All’indomani delle dichiarazioni della famiglia Paciolla-Motta, le Nazioni Unite spiegano la linea del silenzio sulla vicenda. In una nota pubblicata sul sito ufficiale delle Nazioni Unite, Farhan Haq, il portavoce del Segretario Generale delle Nazioni Unite, António Guterres, informa che l’ONU sta «cooperando pienamente con le autorità colombiane incaricate di determinare le cause della morte di Mario Paciolla» affinché “le circostanze vengano pienamente chiarite». Il portavoce assicura, inoltre, «piena cooperazione con le autoritá italiane».

Poi scende nel dettaglio ed enuncia due tra le misure adottate per agevolare le indagini. In primis, la revoca dell’immunitá ai funzionari della Missione di verifica in Colombia, che possono dunque da oggi essere sentiti sul caso del volontario italiano. In secundis, la disponibilitá nel fornire informazioni e rendere disponibili all’esame delle autoritá competenti gli effetti personali e le attrezzature di lavoro del loro collaboratore.
Eppure, la famiglia di Paciolla non si è mostrata d’accordo con l’atteggiamento dell’Onu sull’intera vicenda. Tantochè nelle settimane seguenti la famiglia del giovane, sostenuta dagli avvocati Alessandra Ballerini ed Emanuela Motta, ha protestato per la scarsa collaborazione dell’ONU. Il motivo del dissenso riguarda la mancata collaborazione all’indagine da parte dei colleghi di Mario. Sostengono che: «Nessuno, tranne uno, a oggi sì è sottoposto all’audizione della Procura colombiana».
Da allora, la famiglia Paciolla non ha poi mai ricevuto risposta alle varie richieste rivolte all’ONU. Nessuna risposta in merito alla richiesta di restituzione del computer e del cellulare di Mario, che sono ancora nelle mani dell’Onu. Nemmeno riguardo alla possibilità di leggere i report scritti da Mario negli ultimi mesi, nei quali ci potrebbe essere la chiave per ricostruire il movente di quanto accadutogli.
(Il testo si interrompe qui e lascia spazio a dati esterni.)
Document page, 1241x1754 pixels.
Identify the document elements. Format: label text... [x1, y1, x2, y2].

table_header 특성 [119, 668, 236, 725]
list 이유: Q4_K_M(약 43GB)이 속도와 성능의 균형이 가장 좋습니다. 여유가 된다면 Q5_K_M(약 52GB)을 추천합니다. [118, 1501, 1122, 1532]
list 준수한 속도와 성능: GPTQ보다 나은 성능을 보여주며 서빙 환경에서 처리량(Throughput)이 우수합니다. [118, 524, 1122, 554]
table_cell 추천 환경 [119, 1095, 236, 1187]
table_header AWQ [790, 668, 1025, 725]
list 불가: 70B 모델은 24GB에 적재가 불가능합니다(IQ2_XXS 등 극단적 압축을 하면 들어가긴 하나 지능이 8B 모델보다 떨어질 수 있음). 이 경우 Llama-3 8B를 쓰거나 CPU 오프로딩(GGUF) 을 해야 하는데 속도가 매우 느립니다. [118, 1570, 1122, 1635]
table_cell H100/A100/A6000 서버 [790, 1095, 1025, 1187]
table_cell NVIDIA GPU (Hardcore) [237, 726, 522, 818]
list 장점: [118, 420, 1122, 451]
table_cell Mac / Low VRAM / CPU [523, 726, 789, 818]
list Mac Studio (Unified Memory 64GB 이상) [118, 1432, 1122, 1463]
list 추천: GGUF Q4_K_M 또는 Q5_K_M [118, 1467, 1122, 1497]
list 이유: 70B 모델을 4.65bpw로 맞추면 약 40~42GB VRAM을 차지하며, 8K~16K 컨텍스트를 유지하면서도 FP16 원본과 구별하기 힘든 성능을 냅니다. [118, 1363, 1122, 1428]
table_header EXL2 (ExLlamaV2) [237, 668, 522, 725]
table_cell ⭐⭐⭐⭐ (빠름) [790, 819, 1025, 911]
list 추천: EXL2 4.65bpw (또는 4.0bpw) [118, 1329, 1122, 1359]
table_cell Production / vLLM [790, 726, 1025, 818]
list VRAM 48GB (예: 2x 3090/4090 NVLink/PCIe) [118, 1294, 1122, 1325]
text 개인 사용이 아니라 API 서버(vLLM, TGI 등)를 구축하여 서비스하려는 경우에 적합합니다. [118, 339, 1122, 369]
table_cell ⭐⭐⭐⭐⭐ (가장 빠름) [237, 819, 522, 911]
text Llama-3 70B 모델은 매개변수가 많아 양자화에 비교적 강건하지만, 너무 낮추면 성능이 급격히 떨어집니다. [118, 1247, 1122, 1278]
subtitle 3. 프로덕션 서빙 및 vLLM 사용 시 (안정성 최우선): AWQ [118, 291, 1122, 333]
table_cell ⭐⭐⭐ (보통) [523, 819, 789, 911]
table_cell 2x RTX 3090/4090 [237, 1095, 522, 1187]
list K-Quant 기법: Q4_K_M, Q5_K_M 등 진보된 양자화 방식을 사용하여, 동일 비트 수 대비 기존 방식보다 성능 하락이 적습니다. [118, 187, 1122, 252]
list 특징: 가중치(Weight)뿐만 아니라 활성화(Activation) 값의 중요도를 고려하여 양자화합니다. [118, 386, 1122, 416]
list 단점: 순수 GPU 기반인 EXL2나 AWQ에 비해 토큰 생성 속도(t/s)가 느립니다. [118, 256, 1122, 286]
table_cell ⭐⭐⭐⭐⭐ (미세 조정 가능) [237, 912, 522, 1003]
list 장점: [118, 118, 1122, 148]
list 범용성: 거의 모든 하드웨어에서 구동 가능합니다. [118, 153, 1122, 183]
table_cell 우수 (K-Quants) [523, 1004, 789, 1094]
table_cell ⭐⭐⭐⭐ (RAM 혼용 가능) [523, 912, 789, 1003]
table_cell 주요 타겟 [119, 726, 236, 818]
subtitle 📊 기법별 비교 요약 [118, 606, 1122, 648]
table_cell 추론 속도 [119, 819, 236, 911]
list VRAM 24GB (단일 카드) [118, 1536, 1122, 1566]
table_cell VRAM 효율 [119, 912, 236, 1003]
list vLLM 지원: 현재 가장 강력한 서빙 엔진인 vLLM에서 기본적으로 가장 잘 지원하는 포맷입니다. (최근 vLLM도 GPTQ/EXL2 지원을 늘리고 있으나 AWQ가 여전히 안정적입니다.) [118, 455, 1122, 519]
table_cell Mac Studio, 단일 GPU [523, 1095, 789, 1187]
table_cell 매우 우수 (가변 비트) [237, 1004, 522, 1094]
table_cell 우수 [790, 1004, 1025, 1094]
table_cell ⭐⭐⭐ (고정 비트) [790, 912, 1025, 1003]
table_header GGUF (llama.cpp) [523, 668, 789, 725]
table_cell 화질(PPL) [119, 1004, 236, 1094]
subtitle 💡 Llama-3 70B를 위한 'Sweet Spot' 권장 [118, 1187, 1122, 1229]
Nel frattempo, alla luce delle possibili responsabilità delle più alte cariche politiche colombiane, come ipotizzato da El Espectador, e in attesa che il lavoro della Procura restituisca maggiore trasparenza nella vicenda, il senatore di maggioranza Sandro Ruotolo ha chiesto che l’opinione pubblica si mobiliti sul caso Paciolla.
“A questo punto è necessaria la mobilitazione dell’opinione pubblica italiana. L’Onu deve dare risposte precise. Anche perché fare luce sul caso Paciolla non è un auspicio ma un dovere civico e di verità”.